### Your goal
Reproduce exactly, from the line containing "wire [15:0]rd_count;", every line down to the end of the data below.

- Opening Delimiter -

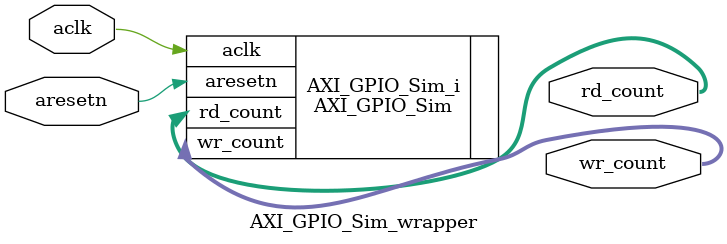
<source format=v>
`timescale 1 ps / 1 ps

module AXI_GPIO_Sim_wrapper
   (aclk,
    aresetn,
    rd_count,
    wr_count);
  input aclk;
  input aresetn;
  output [15:0]rd_count;
  output [15:0]wr_count;

  wire aclk;
  wire aresetn;
  wire [15:0]rd_count;
  wire [15:0]wr_count;

  AXI_GPIO_Sim AXI_GPIO_Sim_i
       (.aclk(aclk),
        .aresetn(aresetn),
        .rd_count(rd_count),
        .wr_count(wr_count));
endmodule

</source>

- Closing Delimiter -

### Answer
  wire [15:0]rd_count;
  wire [15:0]wr_count;

  AXI_GPIO_Sim AXI_GPIO_Sim_i
       (.aclk(aclk),
        .aresetn(aresetn),
        .rd_count(rd_count),
        .wr_count(wr_count));
endmodule

</source>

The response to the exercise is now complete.